Sometimes, for strategic reasons, a foreign litigant prefers to sue in the Courts of the United Kingdom. For example, Russian oligarchs have often done so, even when the connection between the U.K. and the dispute is tenuous. A recent ruling of the U.K. Supreme Court narrows the British courts’ jurisdiction. In AMT Futures Ltd. v. Marziller  UKSC 13, AMT chose the British courts for a claim against a lawyer, Marziller, who resides in Germany. AMT could sue Marziller in the U.K. only if the claim is for damage “sustained within [the U.K.]” (CPR PD 6B r.3.1(9)). This rule is based on the Brussels I Regulation (s 7(2)). Such jurisdiction is an exception to the general rule that a defendant is to be sued in the defendant’s domicile.
The facts are these. Marziller had sued AMT on behalf of AMT clients, in Germany. He did so despite the fact the client contracts contained a exclusive jurisdiction clause in favour of the U.K. courts. AMT challenged the jurisdiction of the German courts but lost, and paid over two million pounds to settle the case. AMT then sued Marziller, arguing that Marziller had deprived AMT of the benefit of the exclusive jurisdiction clause by inducing AMT’s clients to breach their contract. AMT argued that the harm occurred in the U.K. based on the fact AMT had paid the settlement out of an account in England and based on the exclusive jurisdiction clause in favour of the U.K.
AMT succeeded at the trial level, but the Court of Appeal and U.K. Supreme Court ruled that the claim could not be brought in the U.K. The Supreme Court stated that promoting certainty is central to the Regulation.
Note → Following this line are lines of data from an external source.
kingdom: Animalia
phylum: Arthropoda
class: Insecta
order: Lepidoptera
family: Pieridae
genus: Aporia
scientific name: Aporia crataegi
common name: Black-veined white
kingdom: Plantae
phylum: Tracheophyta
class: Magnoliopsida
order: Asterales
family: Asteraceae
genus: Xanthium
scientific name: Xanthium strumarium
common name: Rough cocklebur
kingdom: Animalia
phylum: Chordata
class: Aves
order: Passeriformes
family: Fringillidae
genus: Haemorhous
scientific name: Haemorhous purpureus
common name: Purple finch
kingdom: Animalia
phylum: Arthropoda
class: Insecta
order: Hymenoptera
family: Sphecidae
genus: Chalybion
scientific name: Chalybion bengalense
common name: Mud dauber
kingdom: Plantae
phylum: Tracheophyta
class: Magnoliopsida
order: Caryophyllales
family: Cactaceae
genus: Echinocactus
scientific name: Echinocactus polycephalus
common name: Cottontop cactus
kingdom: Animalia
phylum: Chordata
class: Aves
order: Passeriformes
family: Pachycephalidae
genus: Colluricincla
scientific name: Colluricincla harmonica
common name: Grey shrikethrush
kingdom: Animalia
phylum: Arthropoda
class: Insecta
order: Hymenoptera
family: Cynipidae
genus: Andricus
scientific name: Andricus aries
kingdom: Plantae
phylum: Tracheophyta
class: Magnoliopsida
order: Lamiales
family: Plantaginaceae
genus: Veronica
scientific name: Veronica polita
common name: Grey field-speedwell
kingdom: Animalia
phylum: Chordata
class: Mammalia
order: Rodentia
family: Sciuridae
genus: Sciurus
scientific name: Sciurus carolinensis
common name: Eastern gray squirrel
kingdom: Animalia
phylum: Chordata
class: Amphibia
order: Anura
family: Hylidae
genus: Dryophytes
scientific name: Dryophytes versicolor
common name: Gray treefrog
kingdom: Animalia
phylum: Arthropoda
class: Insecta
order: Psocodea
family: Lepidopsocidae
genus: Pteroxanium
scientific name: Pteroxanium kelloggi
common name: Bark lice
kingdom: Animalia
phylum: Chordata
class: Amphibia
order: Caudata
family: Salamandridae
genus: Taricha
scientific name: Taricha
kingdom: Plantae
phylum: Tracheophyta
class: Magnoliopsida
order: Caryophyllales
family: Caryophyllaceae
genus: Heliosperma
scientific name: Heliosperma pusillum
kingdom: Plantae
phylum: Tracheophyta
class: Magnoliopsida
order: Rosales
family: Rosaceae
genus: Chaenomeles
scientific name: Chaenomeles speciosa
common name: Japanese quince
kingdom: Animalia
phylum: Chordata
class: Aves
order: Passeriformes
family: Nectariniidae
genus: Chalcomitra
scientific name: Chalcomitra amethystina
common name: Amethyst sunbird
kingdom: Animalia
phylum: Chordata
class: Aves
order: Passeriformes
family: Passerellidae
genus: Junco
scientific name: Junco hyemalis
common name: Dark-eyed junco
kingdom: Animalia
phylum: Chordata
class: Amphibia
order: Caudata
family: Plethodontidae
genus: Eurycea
A defendant ought to be able to predict where he might be sued. Exceptions to the general rule that a defendant is to be sued in his domicile are to be restrictively interpreted. There must be a close connection between the court and the action, for the sake of the sound administration of justice. The rationale for the ‘damage sustained in the jurisdiction’ exception is that the courts of such jurisdiction are in a particularly good position to determine the evidence of actual damage. However, on the facts here, where the inducement to breach occurred in Germany, such rationale would not apply. Various rulings of the Court of Justice for the European Union have limited the scope of the ‘damage sustained in the jurisdiction’ exception to initial and direct damage to the immediate victim.
This wariness about damage sustained as a basis for jurisdiction is found also in Canada. The Supreme Court of Canada expressly rejected ‘damage sustained’ as a presumptive connecting factor for tort cases in Club Resorts v Van Breda  S.C.J. no. 17. Its reason: that an injury may occur in one jurisdiction and the injured person suffer the pain and inconvenience in a second, or a third. “damage sustained”, as a presumptive connecting factor, would risk “sweeping into that jurisdiction claims that have only a limited relationship with the forum” (para 89). Similarly, the Court Jurisdiction and Proceedings Transfer Act, in force in B.C., Saskatchewan and Nova Scotia, which deems several types of claims to have a real and substantial connection (e.g. claims relating to a tort occurring in the province, or claims relating to a contract to be performed in the province) does not include damage sustained in that list.